Nor is this case like the second case cited by the debtor, In re Ted Liu’s Szechuan, Inc., 55 B.R. 8 (Bankr.D.D.C.1985). There, 36 days into the 60-day period for moving to assume, the court took under advisement a motion for relief from the automatic stay that was premised on the proposition that the lease had expired. The debtor contended that under District of Columbia law it retained a right to redeem its leasehold interest up to the moment of execution despite the landlord’s termination of the lease. It was thus apparent to the court and to the landlord that the debtor desired to exercise both the right to redeem and the right to assume the lease if such a right of redemption existed. In addition, the debtor had commenced making weekly adequate-protection payments to the landlord pending the court’s ruling on the question of the right to redeem. The court noted that “the Debtor may well have been lulled into inaction by what the Court did.” Id. at 11 n. 5. In these circumstances, the court in Ted Liu’s held that the 60-day period of § 365(d)(4) should be tolled during the time that the question of the right to redeem had been taken under, and remained under, advisement by the court.
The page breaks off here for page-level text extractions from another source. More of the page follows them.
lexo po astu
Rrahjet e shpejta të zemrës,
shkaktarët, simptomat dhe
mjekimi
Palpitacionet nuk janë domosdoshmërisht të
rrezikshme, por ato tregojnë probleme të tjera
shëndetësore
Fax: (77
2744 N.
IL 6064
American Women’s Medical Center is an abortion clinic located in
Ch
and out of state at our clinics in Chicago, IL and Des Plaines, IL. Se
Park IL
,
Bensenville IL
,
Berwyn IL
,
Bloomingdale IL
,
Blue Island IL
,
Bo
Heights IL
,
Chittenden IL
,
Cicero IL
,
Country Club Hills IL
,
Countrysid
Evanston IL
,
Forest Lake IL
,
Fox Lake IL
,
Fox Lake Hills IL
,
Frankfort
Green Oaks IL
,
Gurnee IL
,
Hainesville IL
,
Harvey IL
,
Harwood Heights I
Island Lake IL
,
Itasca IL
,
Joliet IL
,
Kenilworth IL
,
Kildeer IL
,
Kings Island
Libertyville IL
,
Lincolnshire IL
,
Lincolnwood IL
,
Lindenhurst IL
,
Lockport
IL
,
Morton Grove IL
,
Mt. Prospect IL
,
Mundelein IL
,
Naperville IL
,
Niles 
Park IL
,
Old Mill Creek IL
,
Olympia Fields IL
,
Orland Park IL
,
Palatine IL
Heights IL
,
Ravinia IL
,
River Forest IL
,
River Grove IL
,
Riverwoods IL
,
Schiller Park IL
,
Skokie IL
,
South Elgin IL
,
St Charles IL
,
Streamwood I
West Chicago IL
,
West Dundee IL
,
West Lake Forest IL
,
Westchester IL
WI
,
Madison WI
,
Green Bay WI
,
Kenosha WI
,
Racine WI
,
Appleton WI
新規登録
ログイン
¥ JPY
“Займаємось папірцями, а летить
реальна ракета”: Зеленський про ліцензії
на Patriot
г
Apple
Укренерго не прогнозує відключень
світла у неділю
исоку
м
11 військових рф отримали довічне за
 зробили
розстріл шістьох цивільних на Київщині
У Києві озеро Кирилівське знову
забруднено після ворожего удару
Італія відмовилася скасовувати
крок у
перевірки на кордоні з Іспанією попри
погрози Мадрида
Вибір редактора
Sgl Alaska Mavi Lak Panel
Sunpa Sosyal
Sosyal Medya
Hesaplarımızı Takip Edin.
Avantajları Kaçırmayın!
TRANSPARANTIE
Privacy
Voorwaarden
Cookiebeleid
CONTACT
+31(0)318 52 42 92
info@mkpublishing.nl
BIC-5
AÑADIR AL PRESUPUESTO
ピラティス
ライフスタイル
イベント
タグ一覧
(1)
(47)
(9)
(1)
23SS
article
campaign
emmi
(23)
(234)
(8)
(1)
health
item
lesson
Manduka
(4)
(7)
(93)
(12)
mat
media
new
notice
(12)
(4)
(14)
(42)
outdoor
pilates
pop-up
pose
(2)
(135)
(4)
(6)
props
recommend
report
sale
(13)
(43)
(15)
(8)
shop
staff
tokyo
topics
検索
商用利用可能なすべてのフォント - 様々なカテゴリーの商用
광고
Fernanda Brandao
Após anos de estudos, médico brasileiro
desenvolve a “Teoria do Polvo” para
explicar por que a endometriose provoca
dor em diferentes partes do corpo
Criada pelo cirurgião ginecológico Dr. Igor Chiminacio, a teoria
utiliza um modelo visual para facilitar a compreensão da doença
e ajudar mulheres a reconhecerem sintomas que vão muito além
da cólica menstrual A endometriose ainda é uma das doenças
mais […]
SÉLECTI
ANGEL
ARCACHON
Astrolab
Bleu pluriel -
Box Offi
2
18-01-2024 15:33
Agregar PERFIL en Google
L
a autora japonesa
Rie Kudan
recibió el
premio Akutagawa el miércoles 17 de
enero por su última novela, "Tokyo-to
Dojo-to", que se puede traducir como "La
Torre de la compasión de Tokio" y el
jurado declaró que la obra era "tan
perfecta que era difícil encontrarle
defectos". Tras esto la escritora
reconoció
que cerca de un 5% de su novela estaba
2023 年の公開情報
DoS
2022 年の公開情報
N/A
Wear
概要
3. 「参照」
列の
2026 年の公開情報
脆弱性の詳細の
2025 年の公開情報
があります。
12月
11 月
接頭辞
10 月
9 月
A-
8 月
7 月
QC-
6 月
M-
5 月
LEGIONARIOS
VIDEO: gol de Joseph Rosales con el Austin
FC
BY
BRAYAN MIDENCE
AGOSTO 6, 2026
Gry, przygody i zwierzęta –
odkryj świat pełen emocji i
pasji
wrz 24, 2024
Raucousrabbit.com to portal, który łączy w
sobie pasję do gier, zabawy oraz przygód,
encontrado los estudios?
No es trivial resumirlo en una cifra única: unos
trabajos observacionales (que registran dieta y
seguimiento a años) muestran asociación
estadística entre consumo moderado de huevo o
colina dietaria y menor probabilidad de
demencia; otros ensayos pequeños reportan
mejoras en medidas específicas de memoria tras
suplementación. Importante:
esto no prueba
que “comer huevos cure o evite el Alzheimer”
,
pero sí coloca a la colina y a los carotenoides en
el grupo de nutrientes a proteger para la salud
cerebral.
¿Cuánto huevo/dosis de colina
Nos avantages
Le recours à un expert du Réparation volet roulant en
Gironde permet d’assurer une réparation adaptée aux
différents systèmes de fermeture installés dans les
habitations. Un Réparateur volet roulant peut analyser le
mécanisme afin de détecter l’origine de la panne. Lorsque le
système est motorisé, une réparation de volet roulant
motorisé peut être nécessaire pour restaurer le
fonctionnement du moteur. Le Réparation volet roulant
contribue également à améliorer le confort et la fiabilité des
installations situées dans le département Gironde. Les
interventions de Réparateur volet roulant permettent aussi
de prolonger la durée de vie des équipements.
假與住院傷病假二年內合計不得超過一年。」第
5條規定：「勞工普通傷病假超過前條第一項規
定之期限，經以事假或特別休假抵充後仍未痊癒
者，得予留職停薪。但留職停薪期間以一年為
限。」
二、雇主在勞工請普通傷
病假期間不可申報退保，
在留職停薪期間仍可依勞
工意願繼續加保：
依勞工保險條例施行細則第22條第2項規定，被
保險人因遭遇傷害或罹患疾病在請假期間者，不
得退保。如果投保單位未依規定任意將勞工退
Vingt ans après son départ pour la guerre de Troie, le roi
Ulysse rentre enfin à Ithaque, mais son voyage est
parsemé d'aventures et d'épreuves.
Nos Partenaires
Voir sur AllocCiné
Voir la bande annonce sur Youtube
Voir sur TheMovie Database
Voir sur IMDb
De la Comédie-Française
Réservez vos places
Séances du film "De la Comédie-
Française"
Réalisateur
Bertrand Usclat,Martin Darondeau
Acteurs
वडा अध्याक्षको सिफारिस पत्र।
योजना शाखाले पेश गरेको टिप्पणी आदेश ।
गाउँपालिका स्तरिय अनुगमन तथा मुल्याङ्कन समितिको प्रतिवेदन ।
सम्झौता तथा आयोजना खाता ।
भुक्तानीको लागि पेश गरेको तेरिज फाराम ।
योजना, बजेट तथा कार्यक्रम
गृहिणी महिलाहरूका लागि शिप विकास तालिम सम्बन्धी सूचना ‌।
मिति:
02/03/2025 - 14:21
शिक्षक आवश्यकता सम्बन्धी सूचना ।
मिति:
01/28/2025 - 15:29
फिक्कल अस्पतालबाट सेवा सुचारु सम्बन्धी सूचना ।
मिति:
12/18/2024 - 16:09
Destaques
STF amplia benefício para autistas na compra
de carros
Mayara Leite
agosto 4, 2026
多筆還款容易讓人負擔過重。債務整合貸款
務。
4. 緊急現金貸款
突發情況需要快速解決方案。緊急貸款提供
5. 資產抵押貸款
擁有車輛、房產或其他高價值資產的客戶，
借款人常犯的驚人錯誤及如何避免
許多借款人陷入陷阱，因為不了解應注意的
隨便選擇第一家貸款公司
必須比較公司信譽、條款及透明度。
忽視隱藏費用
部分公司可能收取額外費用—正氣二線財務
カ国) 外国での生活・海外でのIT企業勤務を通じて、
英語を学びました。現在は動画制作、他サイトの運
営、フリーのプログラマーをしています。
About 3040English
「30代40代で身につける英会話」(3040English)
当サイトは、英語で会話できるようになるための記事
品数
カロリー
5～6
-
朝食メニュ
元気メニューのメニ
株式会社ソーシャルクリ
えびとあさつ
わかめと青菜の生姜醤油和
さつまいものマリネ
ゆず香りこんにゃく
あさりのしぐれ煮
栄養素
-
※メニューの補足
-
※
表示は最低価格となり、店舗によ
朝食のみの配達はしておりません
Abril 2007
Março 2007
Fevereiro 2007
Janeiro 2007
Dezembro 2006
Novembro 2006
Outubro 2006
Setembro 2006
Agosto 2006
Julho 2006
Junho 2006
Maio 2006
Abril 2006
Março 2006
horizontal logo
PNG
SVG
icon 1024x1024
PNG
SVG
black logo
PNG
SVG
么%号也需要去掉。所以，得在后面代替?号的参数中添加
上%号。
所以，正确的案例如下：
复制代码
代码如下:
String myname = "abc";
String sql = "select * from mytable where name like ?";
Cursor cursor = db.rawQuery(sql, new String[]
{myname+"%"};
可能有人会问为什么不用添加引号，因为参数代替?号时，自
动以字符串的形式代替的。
The debtor in this case never filed any papers in the 60-day period of § 365(d)(4) evidencing an intention to assume its lease. Moreover, during the 60-day period the debtor never filed a paper even asserting the right to redeem and the question was never taken under advisement by the court such as to lull the debtor into inaction: only after the 60-day period expired did the debtor file its untimely opposition to the motion by the landlord for a determination that the lease had been terminated and an untimely Schedule G listing the lease as an unexpired lease. Thus, the holding of Ted Liu’s does not apply here. The debtor readily could have filed a motion to extend the time to assume. Without any extension, only a motion to assume, or some filing before the court that could be treated as such, would have been effective to comply with the 60-day requirement of § 365(d)(4). Here the debtor slept on its rights, never evidencing to this court within the 60-day period an intention to assume the lease.
CONCLUSION
Based on the foregoing, the landlord’s motion will be granted. The debtor will be directed immediately to surrender the subject premises to the landlord in accordance with the last clause of § 365(d)(4). An appropriate order follows.